Elian’s mouth curves. “Public hearings. Oversight committees. Whistleblower protections. Tedious, glorious bureaucracy.”
“And,” I add, “we quietly start building a network for the kids who already got taken. So when we knock on those adjustment facility doors—legally or otherwise—we have somewhere to bring them.”
Corin nods once. Decision settling over him like armor.
“I’ll talk to the other alphas,” he says. “And to Brann.” He says the name like a concession. “If Hart’s program is touching their kids too, they’ll want in.”
“Brann?” I echo. “You trust him that much?”
“No,” Corin says. “But I trust his self‑interest. And his hatred of being anyone’s dog.”
It’s a start.
Elian’s tablet buzzes. He glances at it, eyebrows lifting. “Speaking of which. Varro says human media picked up Theo’s last article. It’s trending. Hart’s name is in the tags.”
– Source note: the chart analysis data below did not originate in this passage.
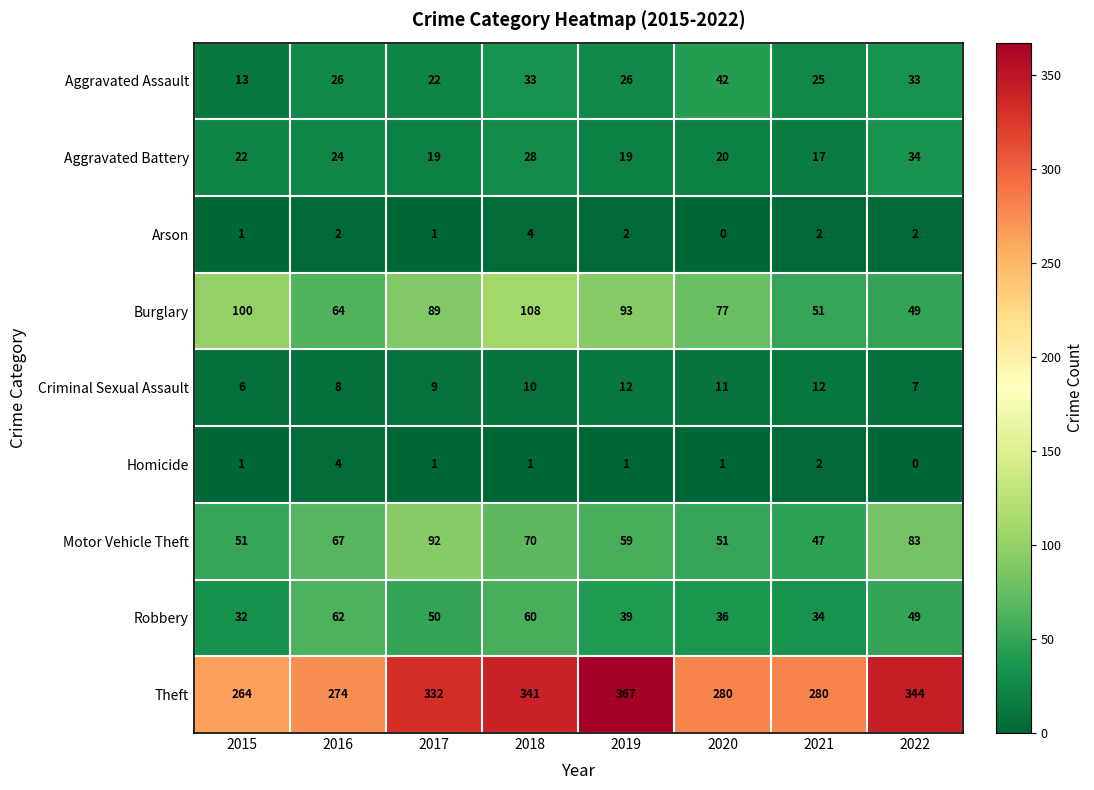

True or false: Robbery has a value of 34 at 2021.

True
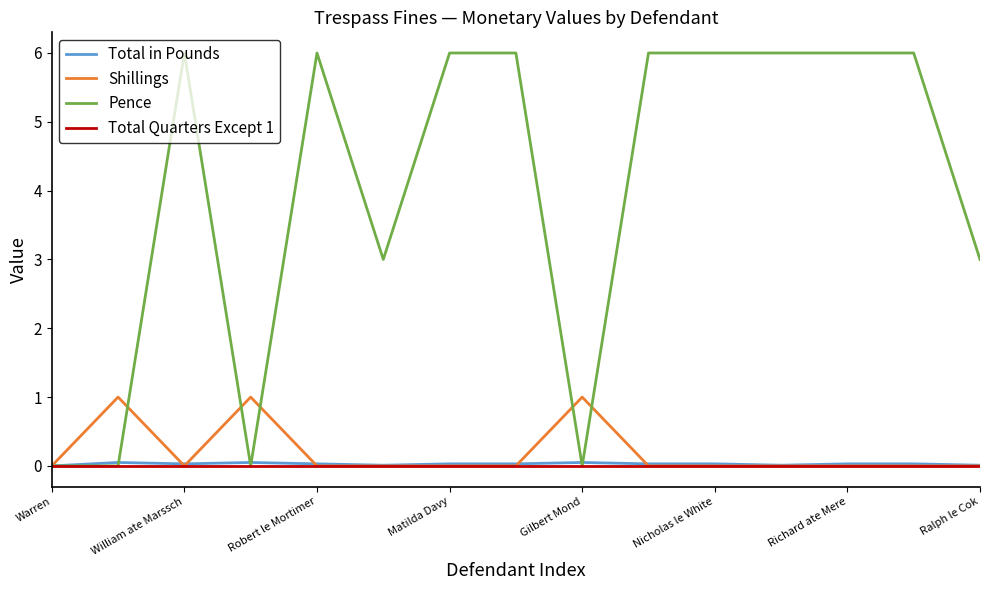

Which series has the largest total across all categories?

Pence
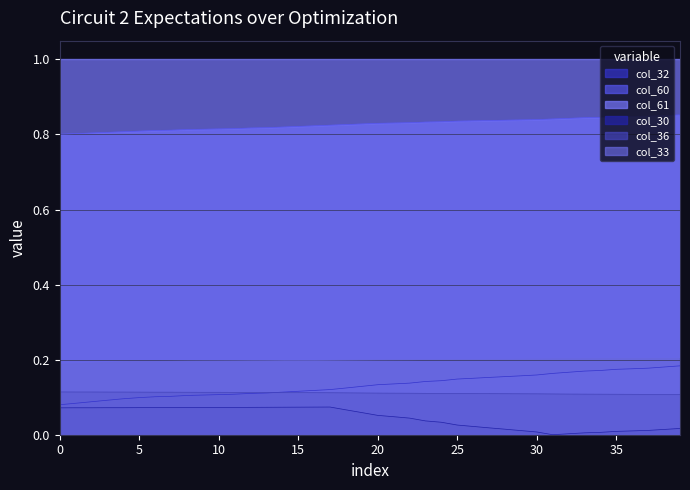

True or false: col_36 and col_32 intersect in this chart.

True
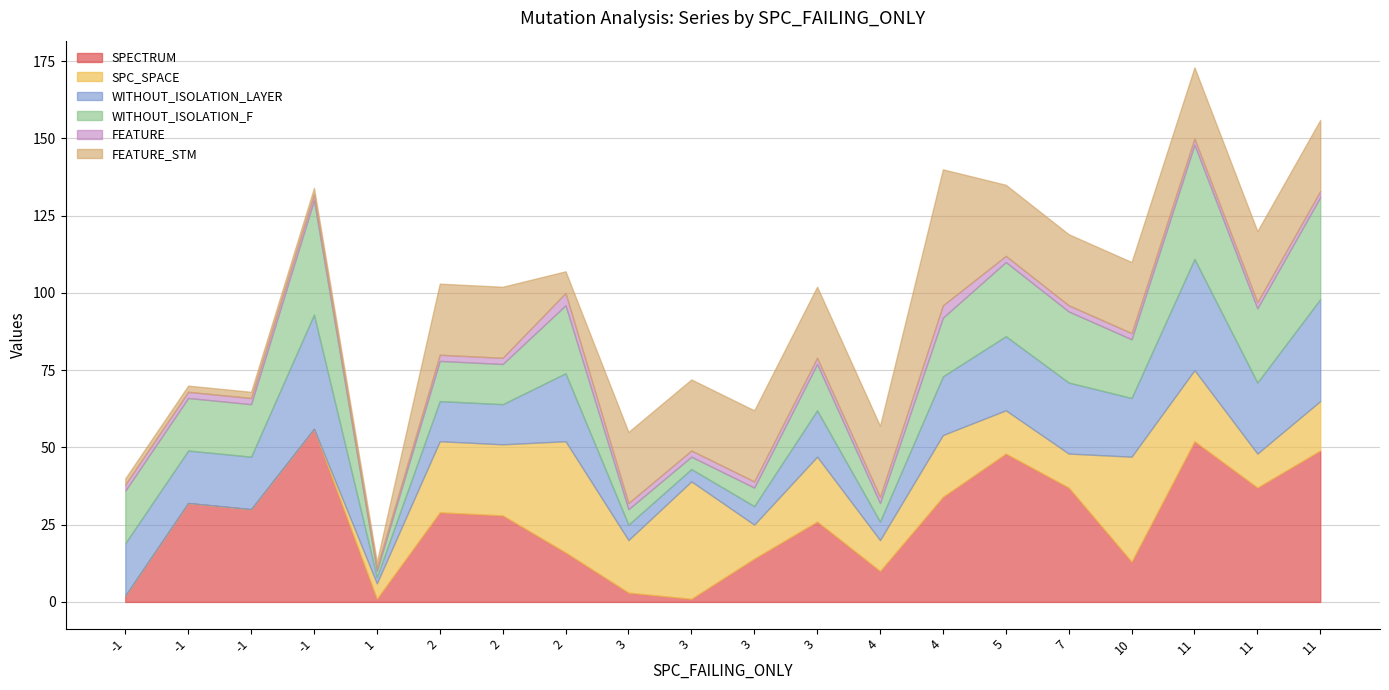

At which category does WITHOUT_ISOLATION_LAYER reach its first local valley?

1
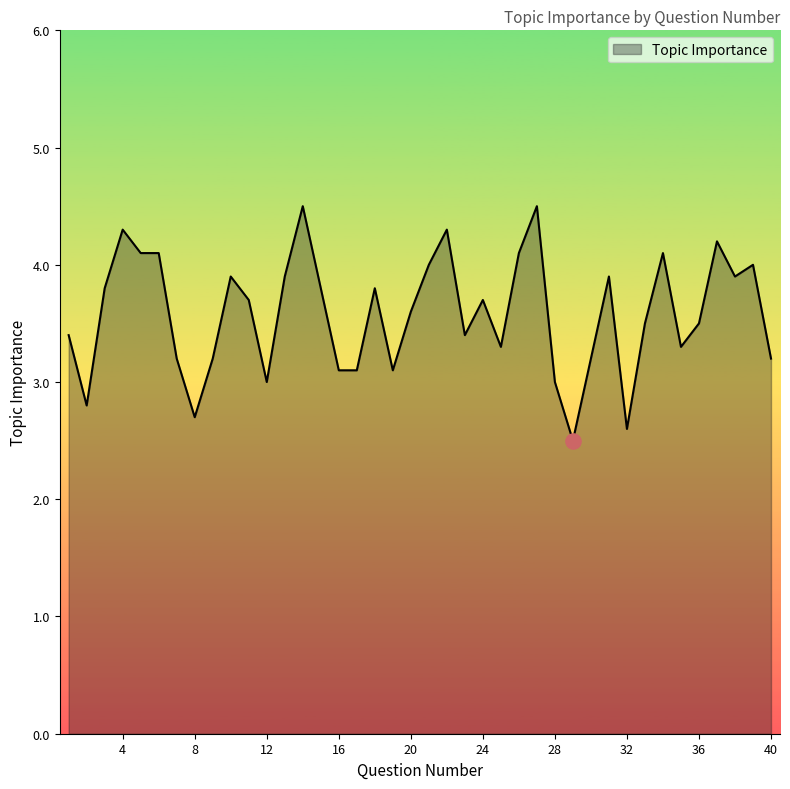

What is the difference between the maximum and minimum values?

2.0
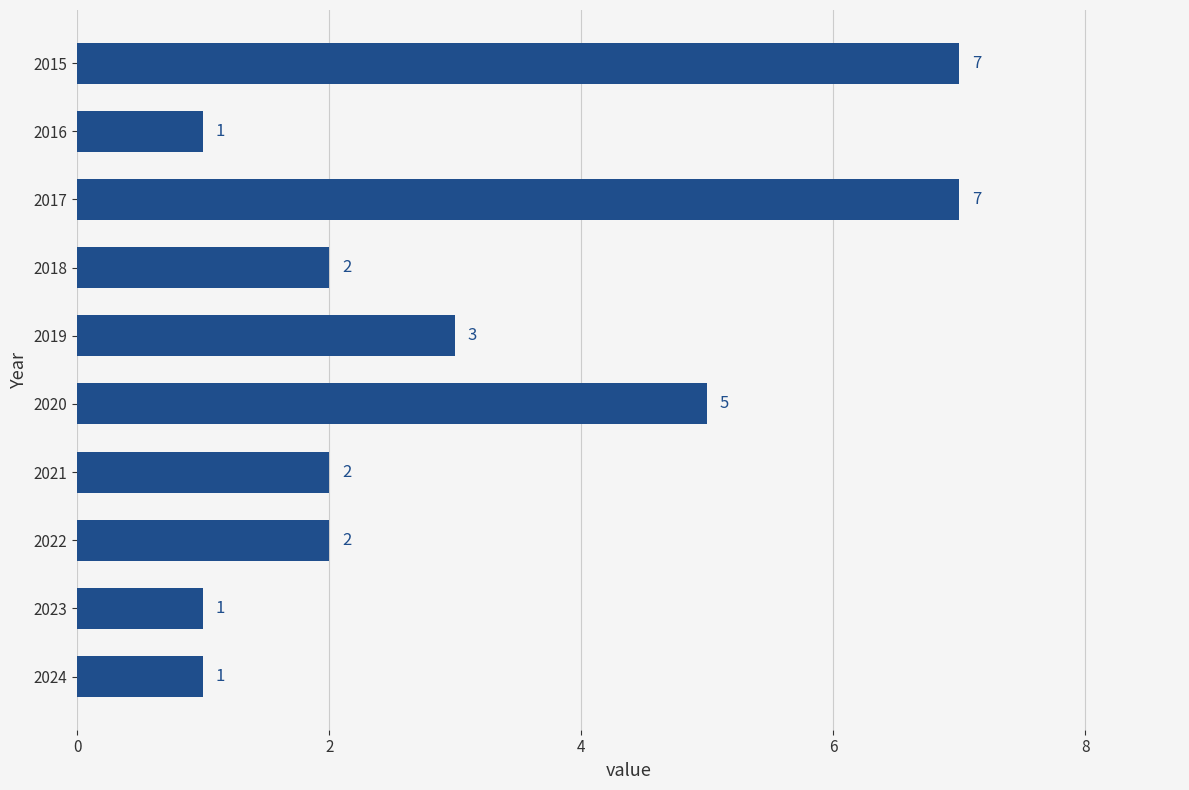

At which label is the value closest to 4?

2019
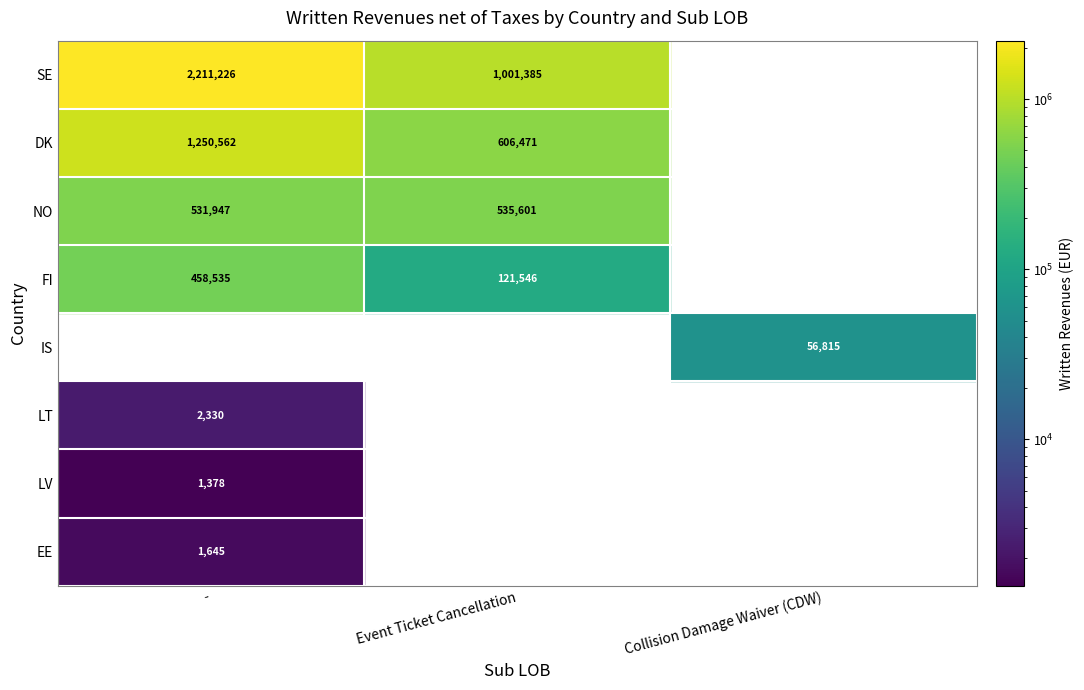

The IS series shows 37583 at Collision Damage Waiver (CDW). True or false?

False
I huff a breath that might one day be a laugh. “About time someone put a spotlight on their golden boy.”
Corin’s hand brushes, just barely, against my shoulder as he moves back toward the desk. The touch sends a brief, steadying warmth through the bond.
“Then we push,” he says. “On every crack. With every tool.”
“And if they push back?” I ask.
He meets my gaze, eyes ringed in silver, wolf very close to the surface.
“Then,” he says, “they’ll find out what happens when they mistake our restraint for weakness.”
My wolf lifts her head, answering his with a quiet, lethal certainty.
Cracks between our worlds, I think, looking at Elian’s maps and lists, at the ash still smudged on Corin’s knuckles.
Cracks can be fault lines.
But they can also be where the light gets in.